──────── Given data
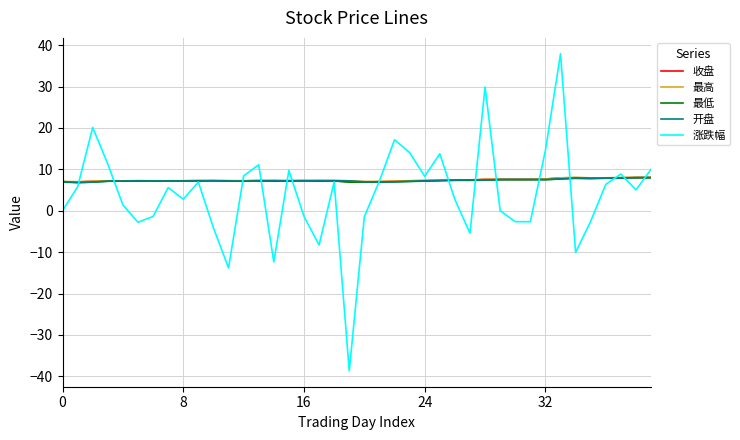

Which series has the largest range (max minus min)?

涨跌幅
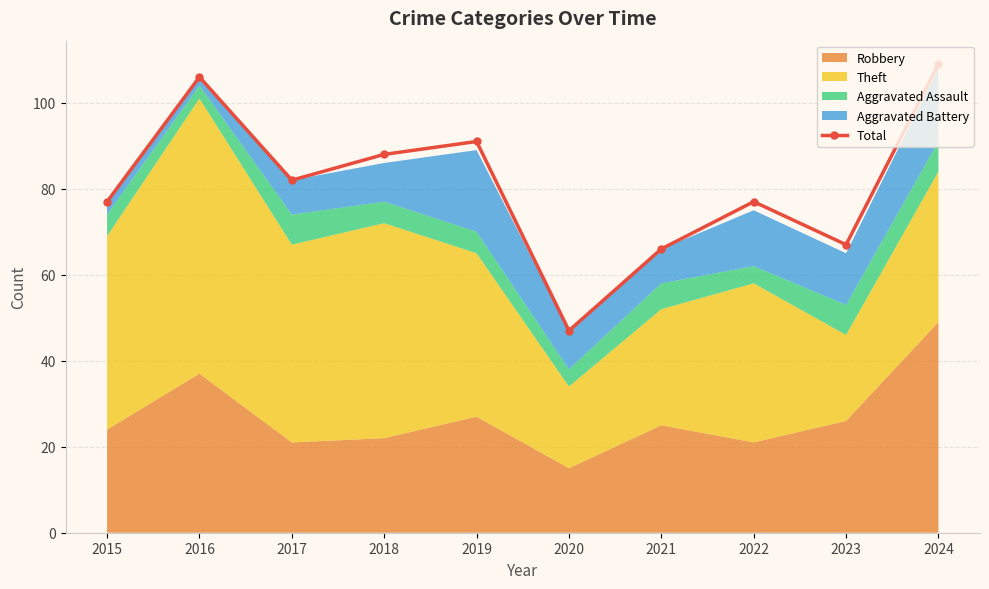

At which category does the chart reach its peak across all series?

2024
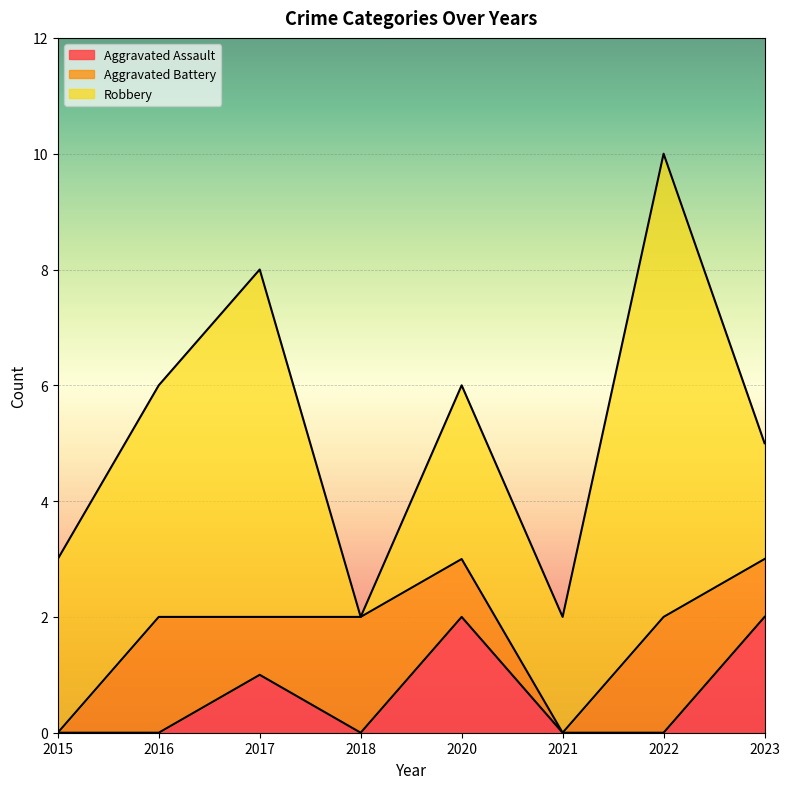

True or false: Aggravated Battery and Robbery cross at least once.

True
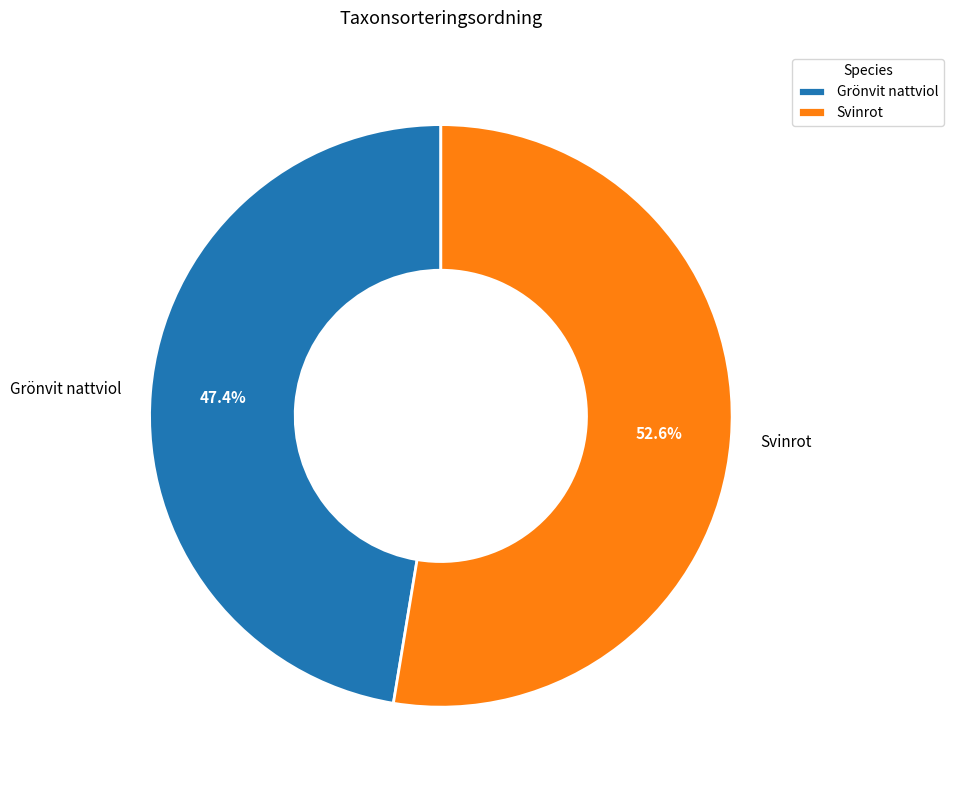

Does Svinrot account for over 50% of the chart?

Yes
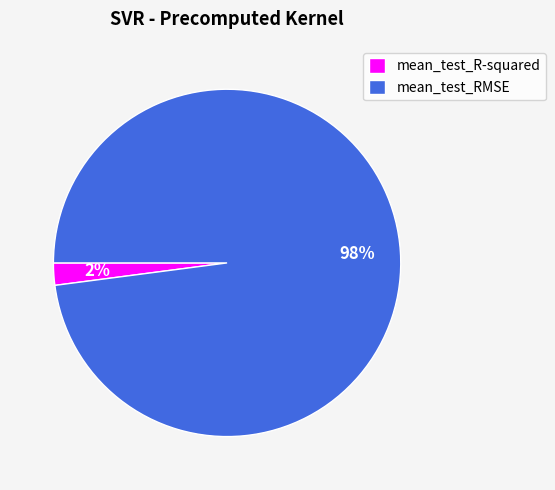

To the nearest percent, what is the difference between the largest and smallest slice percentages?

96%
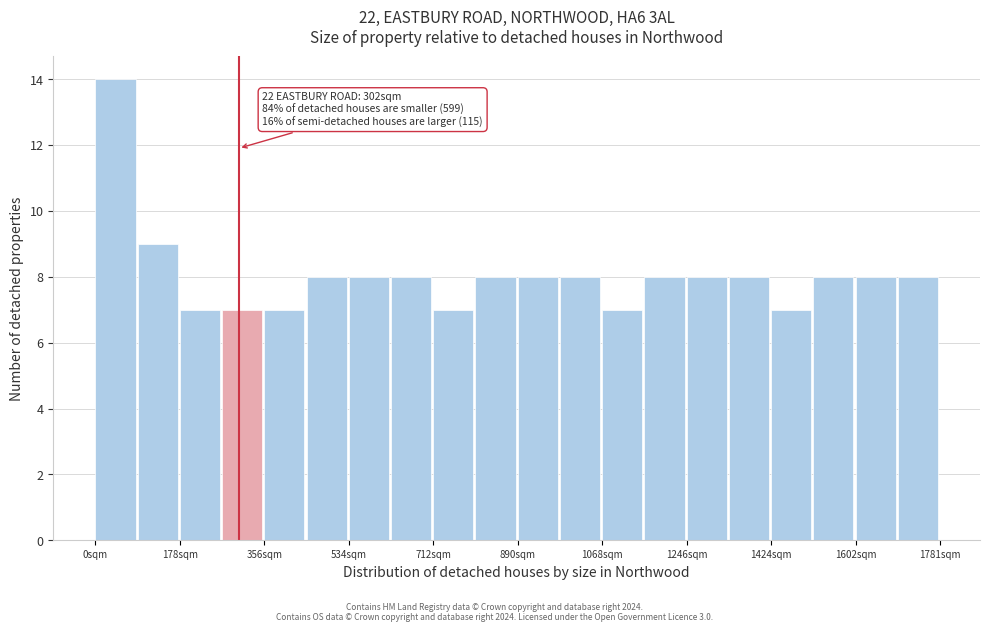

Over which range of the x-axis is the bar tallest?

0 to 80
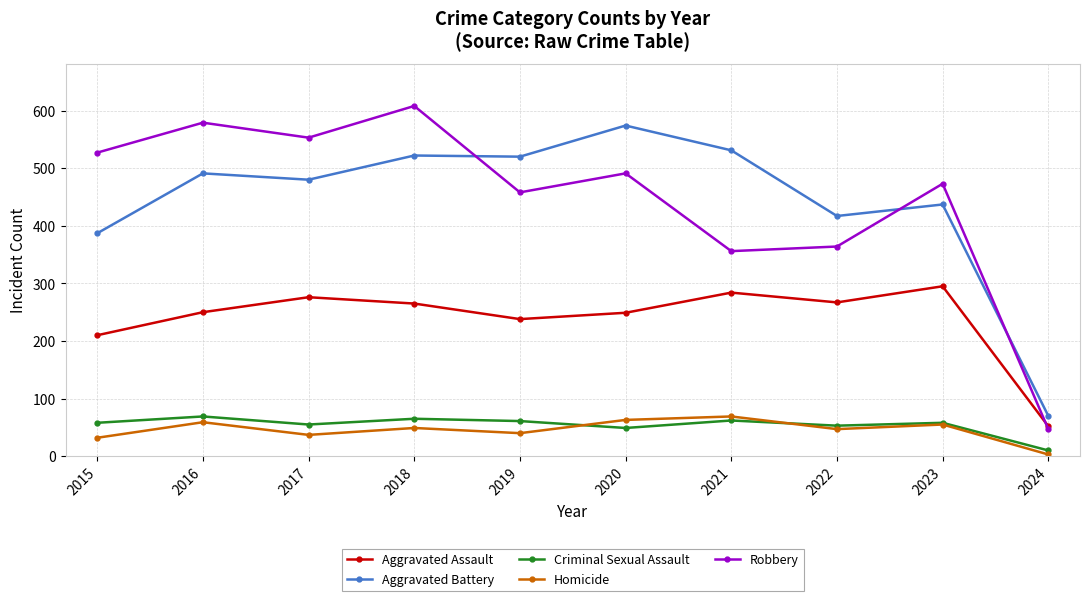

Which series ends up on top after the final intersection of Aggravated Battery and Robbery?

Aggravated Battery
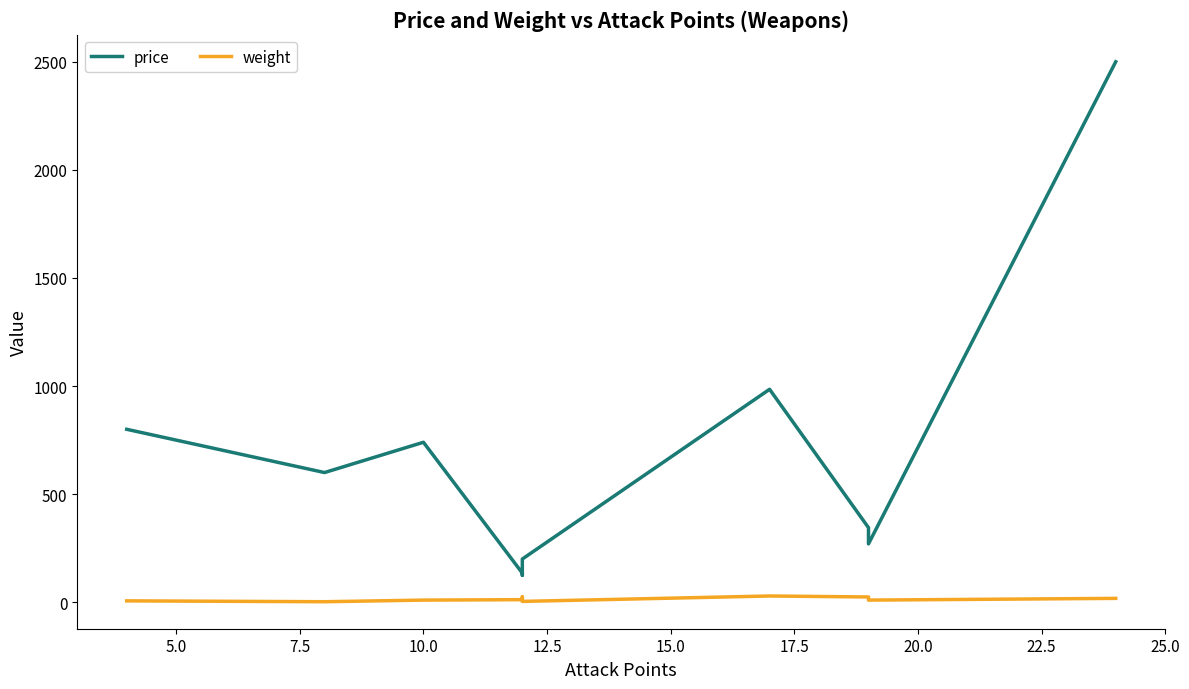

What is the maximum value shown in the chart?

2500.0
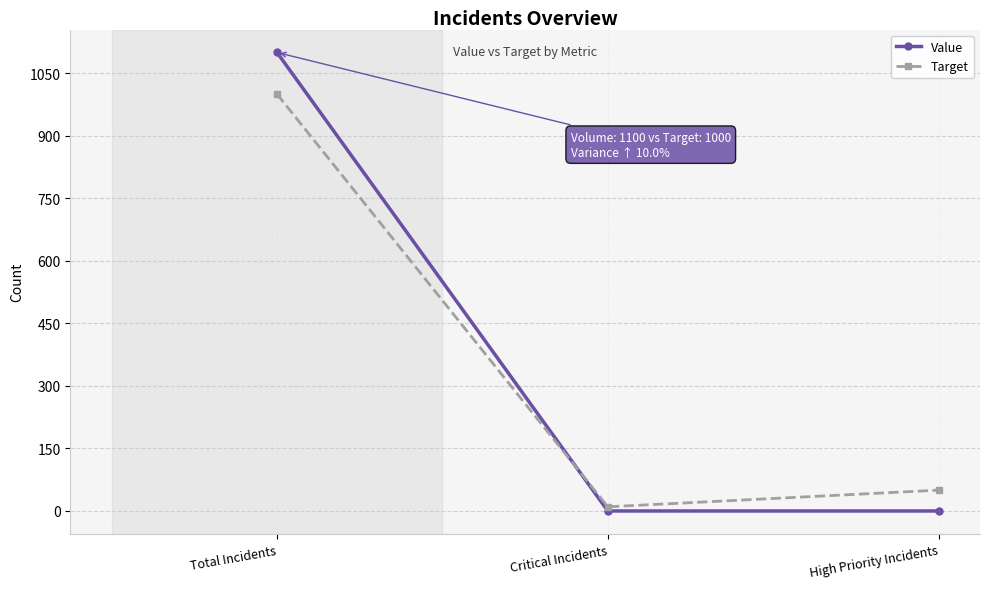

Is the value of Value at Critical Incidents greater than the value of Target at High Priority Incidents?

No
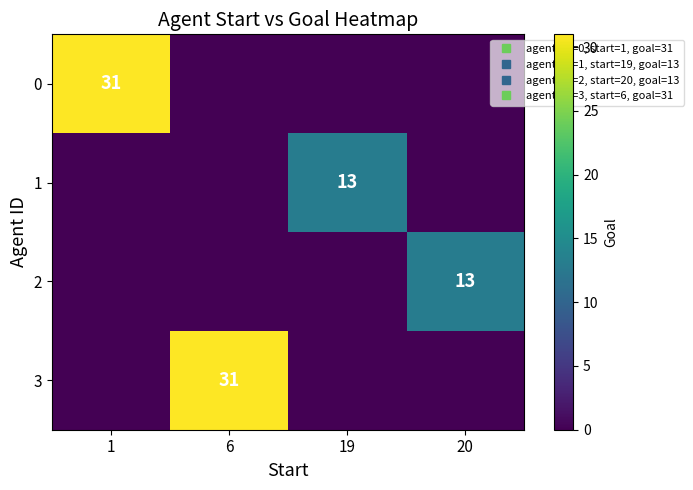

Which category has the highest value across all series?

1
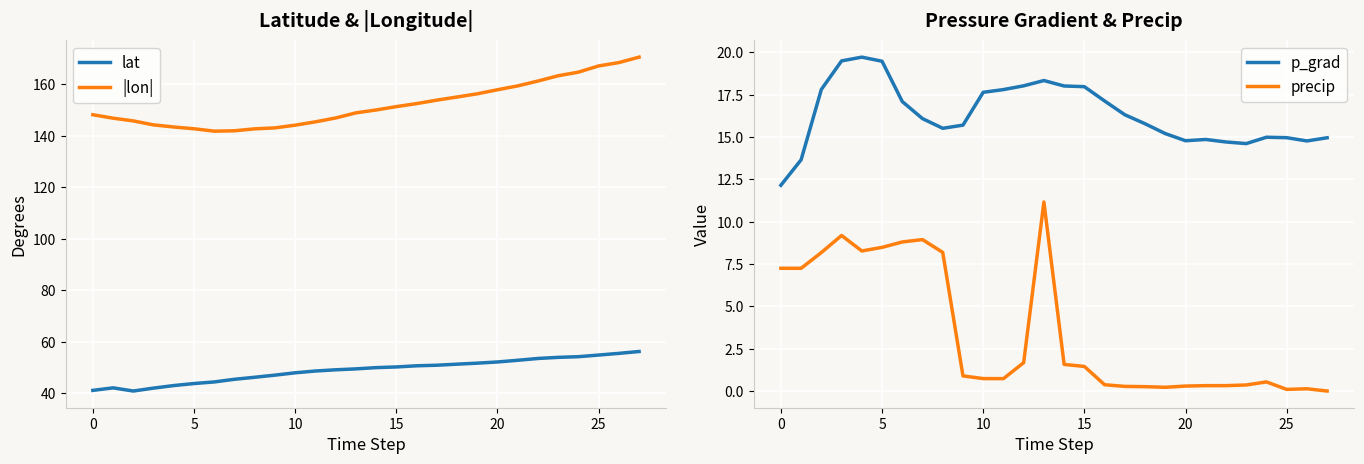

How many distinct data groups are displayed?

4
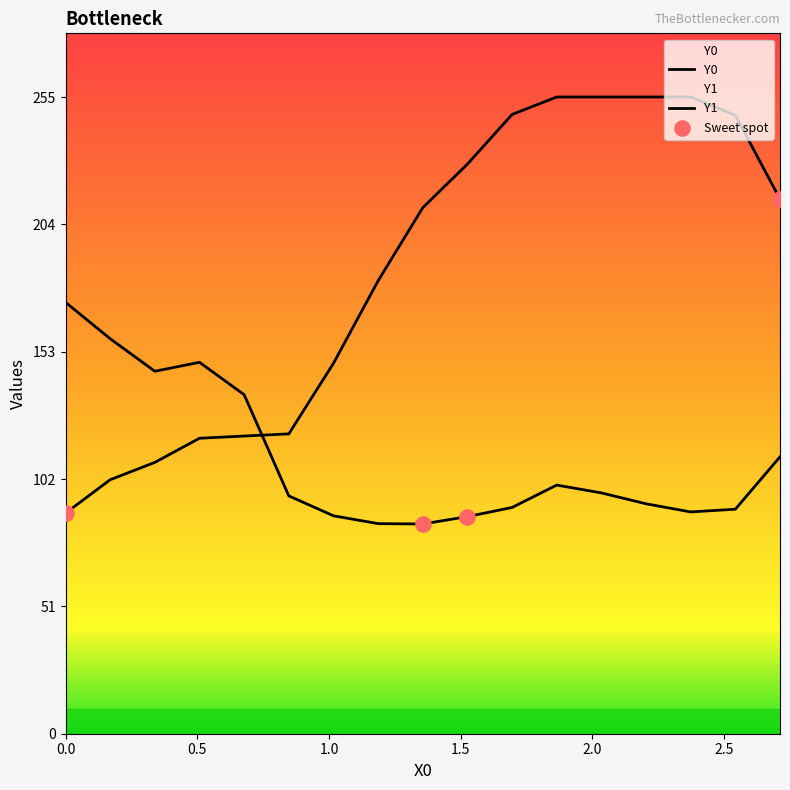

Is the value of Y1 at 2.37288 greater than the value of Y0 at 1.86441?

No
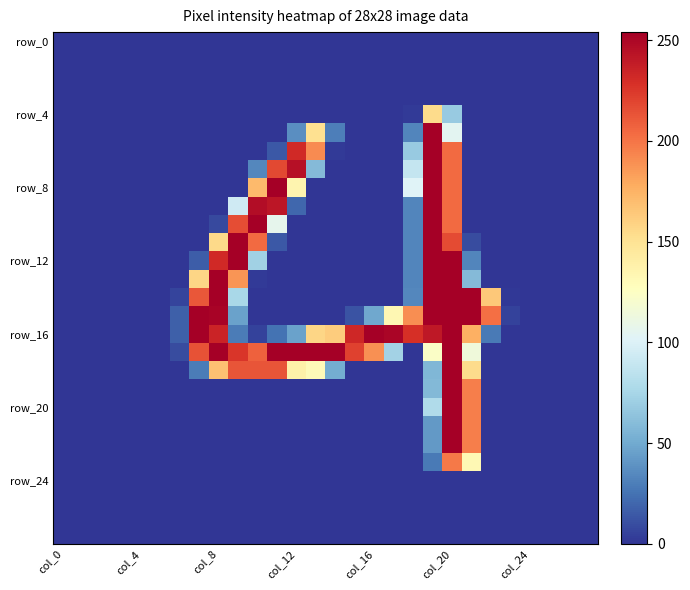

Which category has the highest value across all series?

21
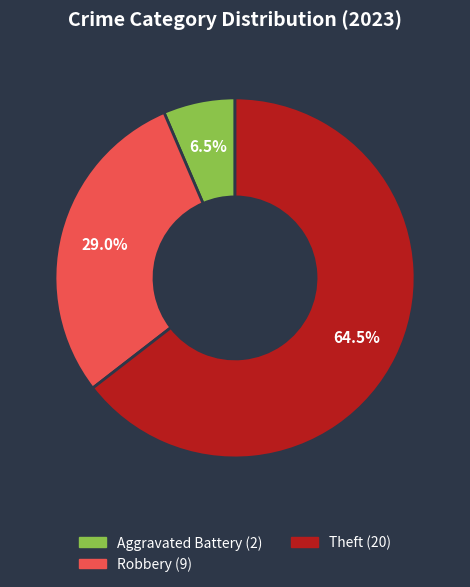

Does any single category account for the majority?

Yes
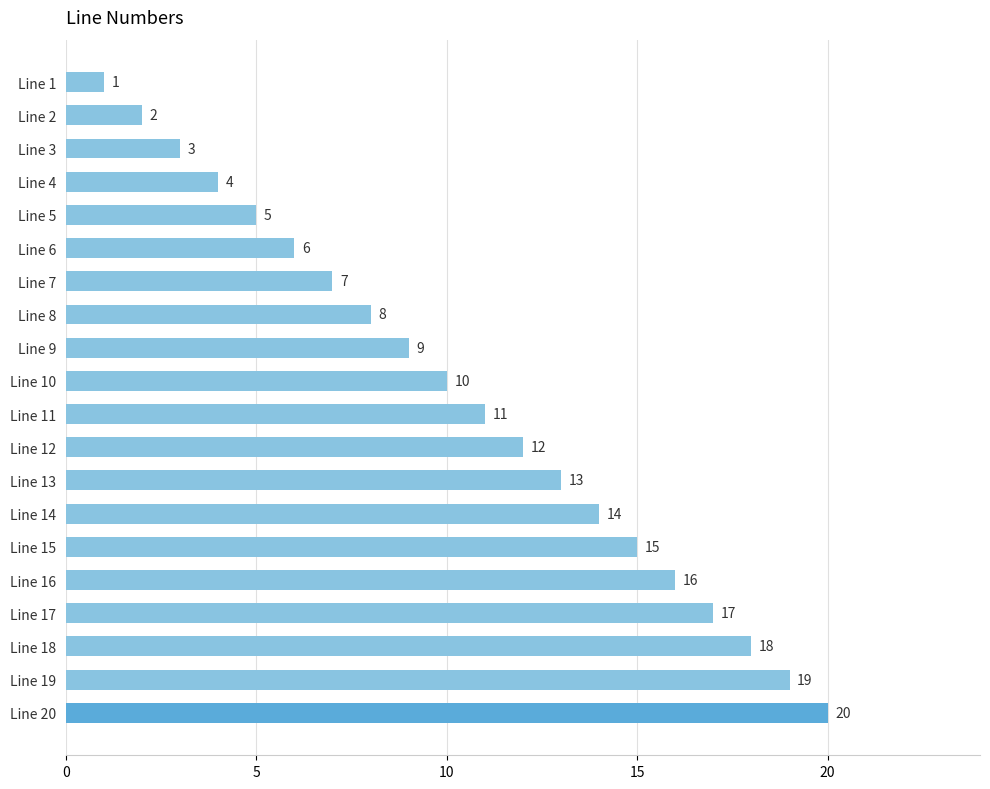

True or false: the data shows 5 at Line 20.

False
────────────────
- Required action:
Reproduce every item above word for word, and leave out the pictures.

- Solution for this exercise:
Which series has the largest range (max minus min)?

涨跌幅

At which category does the chart reach its peak across all series?

2024

True or false: Aggravated Battery and Robbery cross at least once.

True

Does Svinrot account for over 50% of the chart?

Yes

To the nearest percent, what is the difference between the largest and smallest slice percentages?

96%

Over which range of the x-axis is the bar tallest?

0 to 80

Which series ends up on top after the final intersection of Aggravated Battery and Robbery?

Aggravated Battery

What is the maximum value shown in the chart?

2500.0

Is the value of Value at Critical Incidents greater than the value of Target at High Priority Incidents?

No

Which category has the highest value across all series?

1

How many distinct data groups are displayed?

4

Is the value of Y1 at 2.37288 greater than the value of Y0 at 1.86441?

No

Which category has the highest value across all series?

21

Does any single category account for the majority?

Yes

True or false: the data shows 5 at Line 20.

False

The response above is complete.